▸ Records to process
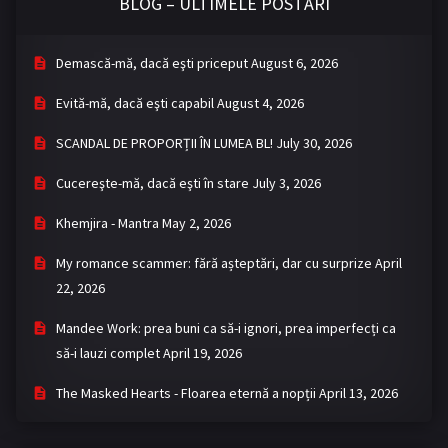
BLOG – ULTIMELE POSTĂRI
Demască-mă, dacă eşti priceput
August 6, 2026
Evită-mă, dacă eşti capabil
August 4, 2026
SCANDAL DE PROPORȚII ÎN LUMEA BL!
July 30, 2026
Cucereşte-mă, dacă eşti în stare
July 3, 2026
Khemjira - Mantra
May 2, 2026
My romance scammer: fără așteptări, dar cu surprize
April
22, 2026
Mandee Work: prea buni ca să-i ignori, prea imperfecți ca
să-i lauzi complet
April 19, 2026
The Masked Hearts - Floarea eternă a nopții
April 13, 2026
--
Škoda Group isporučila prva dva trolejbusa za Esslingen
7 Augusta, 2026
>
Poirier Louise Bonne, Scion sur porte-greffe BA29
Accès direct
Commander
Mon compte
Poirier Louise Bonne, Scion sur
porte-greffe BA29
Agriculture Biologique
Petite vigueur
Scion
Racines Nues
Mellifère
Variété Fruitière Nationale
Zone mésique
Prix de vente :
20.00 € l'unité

▸ Exercise directions
For each line above that contains the word "Bonne", make a copy.

▸ Your response
Poirier Louise Bonne, Scion sur porte-greffe BA29
Poirier Louise Bonne, Scion sur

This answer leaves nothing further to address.